▸ Work task: Below are entries. Copy exactly the lines running from the line that holds "Chest CT, one" to the line that holds "- lung tumour", with both ends included.

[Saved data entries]
* * * *

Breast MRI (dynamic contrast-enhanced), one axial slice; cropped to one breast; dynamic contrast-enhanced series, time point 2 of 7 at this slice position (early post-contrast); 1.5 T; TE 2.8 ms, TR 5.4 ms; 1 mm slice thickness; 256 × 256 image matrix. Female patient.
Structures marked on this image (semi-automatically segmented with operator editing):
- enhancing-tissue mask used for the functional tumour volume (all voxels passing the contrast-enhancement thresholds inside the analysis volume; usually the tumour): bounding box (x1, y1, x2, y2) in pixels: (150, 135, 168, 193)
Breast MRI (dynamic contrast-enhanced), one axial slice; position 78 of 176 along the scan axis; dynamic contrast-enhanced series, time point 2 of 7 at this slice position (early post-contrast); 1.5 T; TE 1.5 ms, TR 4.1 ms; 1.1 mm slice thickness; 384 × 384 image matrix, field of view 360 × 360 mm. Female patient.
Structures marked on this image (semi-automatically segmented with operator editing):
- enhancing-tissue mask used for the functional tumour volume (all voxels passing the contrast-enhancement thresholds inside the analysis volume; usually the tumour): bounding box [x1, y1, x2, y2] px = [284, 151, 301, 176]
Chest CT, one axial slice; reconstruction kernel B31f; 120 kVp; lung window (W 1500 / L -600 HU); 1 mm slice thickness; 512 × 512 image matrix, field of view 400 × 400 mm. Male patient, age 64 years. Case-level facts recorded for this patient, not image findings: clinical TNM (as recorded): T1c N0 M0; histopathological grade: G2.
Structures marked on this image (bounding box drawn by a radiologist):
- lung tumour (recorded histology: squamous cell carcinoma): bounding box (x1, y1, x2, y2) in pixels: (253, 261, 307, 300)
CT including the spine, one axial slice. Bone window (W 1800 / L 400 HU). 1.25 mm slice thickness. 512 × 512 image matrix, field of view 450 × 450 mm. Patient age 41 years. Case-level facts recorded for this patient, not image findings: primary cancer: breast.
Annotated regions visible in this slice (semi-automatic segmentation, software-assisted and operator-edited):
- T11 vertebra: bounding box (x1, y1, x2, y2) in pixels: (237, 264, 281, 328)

* * * *

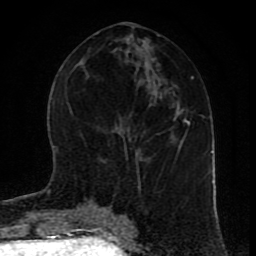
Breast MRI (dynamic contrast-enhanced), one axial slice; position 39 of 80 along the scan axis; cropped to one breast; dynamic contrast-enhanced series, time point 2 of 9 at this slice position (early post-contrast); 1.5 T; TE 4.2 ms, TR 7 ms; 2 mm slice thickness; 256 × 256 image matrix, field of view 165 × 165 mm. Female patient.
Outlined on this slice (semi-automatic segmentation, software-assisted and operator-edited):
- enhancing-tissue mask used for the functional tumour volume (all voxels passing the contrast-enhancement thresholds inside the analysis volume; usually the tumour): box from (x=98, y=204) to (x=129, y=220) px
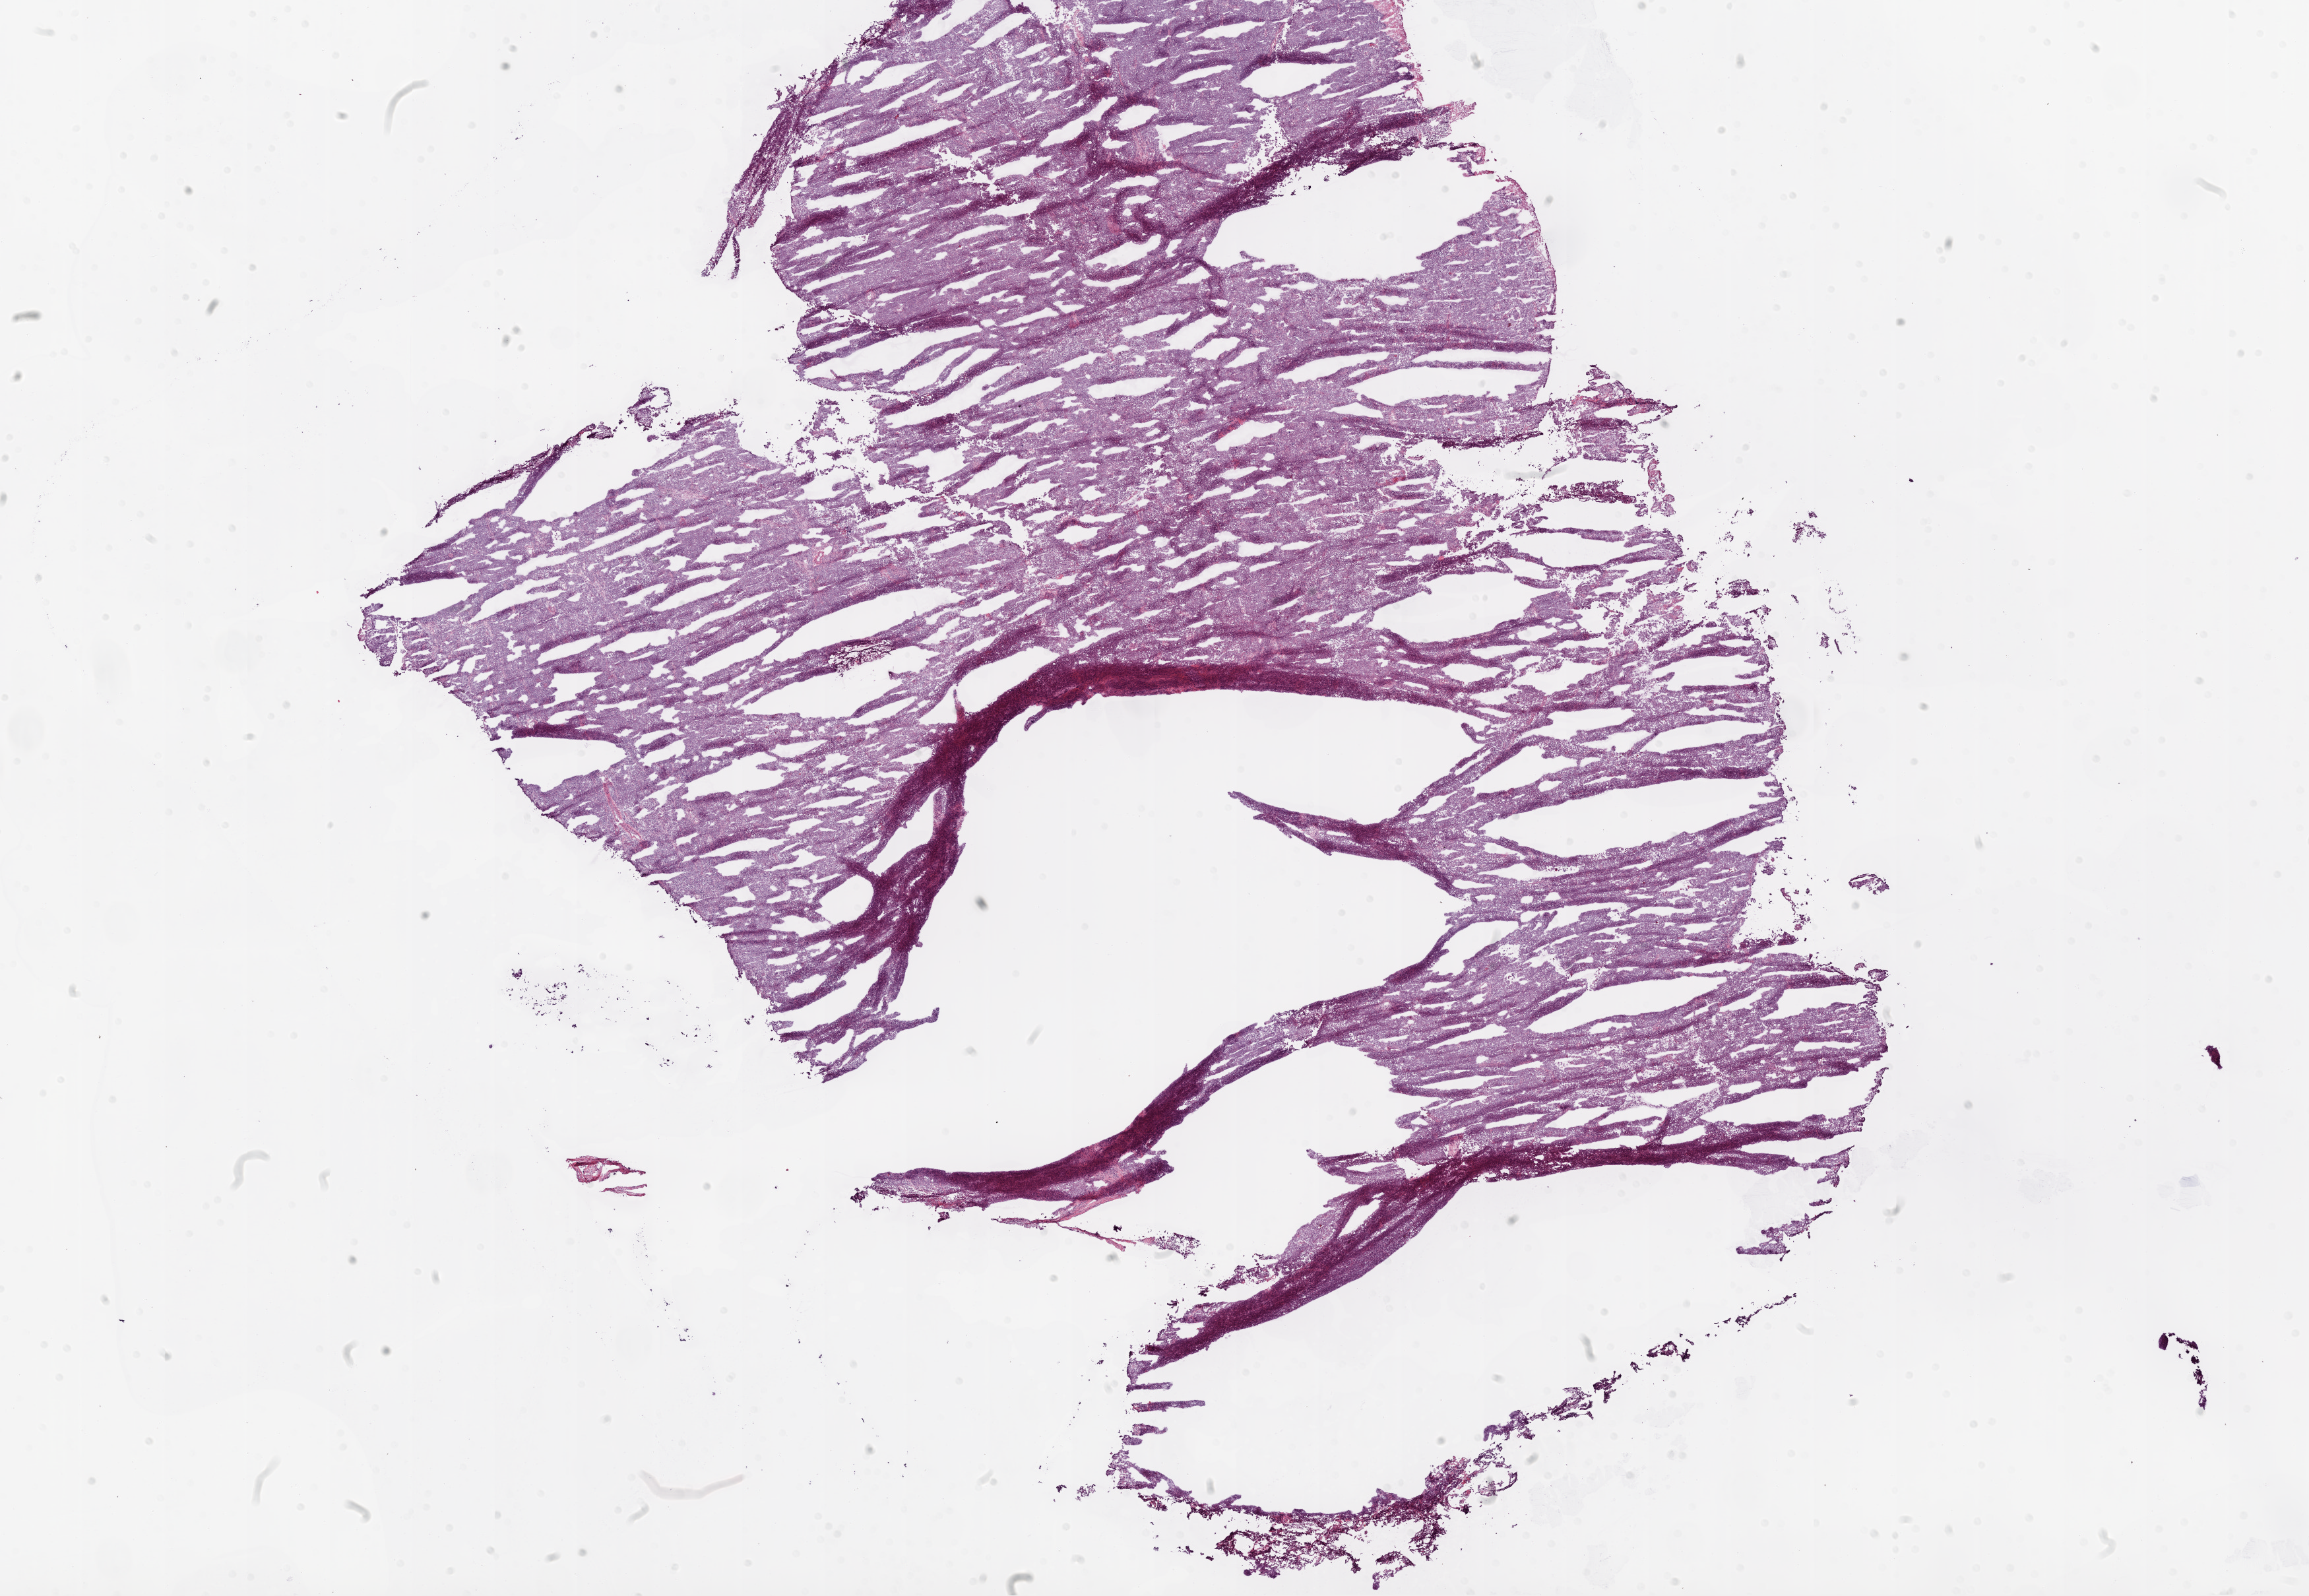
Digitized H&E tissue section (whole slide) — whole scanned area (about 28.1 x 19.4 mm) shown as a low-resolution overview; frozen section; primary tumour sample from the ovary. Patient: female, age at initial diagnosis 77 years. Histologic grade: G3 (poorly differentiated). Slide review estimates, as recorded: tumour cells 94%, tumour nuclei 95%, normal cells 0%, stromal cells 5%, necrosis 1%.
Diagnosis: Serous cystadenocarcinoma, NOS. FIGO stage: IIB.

* * * *

▸ Response to the exercise:
Chest CT, one axial slice; reconstruction kernel B31f; 120 kVp; lung window (W 1500 / L -600 HU); 1 mm slice thickness; 512 × 512 image matrix, field of view 400 × 400 mm. Male patient, age 64 years. Case-level facts recorded for this patient, not image findings: clinical TNM (as recorded): T1c N0 M0; histopathological grade: G2.
Structures marked on this image (bounding box drawn by a radiologist):
- lung tumour (recorded histology: squamous cell carcinoma): bounding box (x1, y1, x2, y2) in pixels: (253, 261, 307, 300)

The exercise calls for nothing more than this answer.